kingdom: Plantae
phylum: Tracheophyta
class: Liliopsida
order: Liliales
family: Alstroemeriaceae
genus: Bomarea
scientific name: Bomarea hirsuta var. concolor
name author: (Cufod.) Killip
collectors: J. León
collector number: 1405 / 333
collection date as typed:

====

== Görevin ==
Yukarıdaki malzemede yer alan satırların hepsini, hiçbirini atlamadan ve değiştirmeden sırasıyla yeniden yazın.

== Eksiksiz yanıt ==
kingdom: Plantae
phylum: Tracheophyta
class: Liliopsida
order: Liliales
family: Alstroemeriaceae
genus: Bomarea
scientific name: Bomarea hirsuta var. concolor
name author: (Cufod.) Killip
collectors: J. León
collector number: 1405 / 333
collection date as typed:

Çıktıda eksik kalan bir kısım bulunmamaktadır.